Action item: Reproduce the text of every row below word for word, leaving the pictures out.

────────────────────

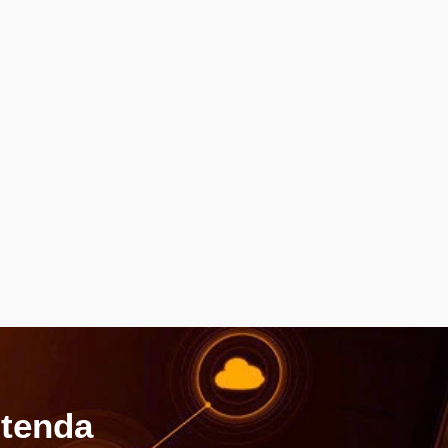
ntenda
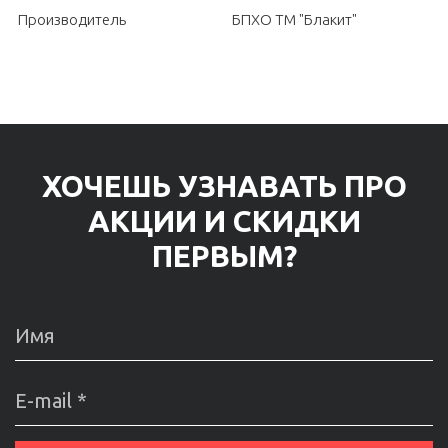
Производитель
БПХО ТМ "Блакит"
ХОЧЕШЬ УЗНАВАТЬ ПРО
АКЦИИ И СКИДКИ
ПЕРВЫМ?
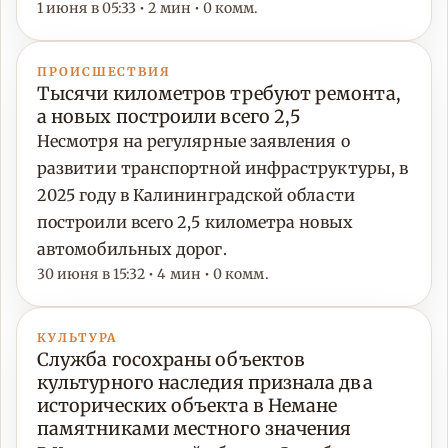
1 июня в 05:33 • 2 мин • 0 комм.
ПРОИСШЕСТВИЯ
Тысячи километров требуют ремонта,
а новых построили всего 2,5
Несмотря на регулярные заявления о
развитии транспортной инфраструктуры, в
2025 году в Калининградской области
построили всего 2,5 километра новых
автомобильных дорог.
30 июня в 15:32 • 4 мин • 0 комм.
КУЛЬТУРА
Служба госохраны объектов
культурного наследия признала два
исторических объекта в Немане
памятниками местного значения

────────────────────

Task answer:
ntenda
Производитель
БПХО ТМ "Блакит"
ХОЧЕШЬ УЗНАВАТЬ ПРО
АКЦИИ И СКИДКИ
ПЕРВЫМ?
1 июня в 05:33 • 2 мин • 0 комм.
ПРОИСШЕСТВИЯ
Тысячи километров требуют ремонта,
а новых построили всего 2,5
Несмотря на регулярные заявления о
развитии транспортной инфраструктуры, в
2025 году в Калининградской области
построили всего 2,5 километра новых
автомобильных дорог.
30 июня в 15:32 • 4 мин • 0 комм.
КУЛЬТУРА
Служба госохраны объектов
культурного наследия признала два
исторических объекта в Немане
памятниками местного значения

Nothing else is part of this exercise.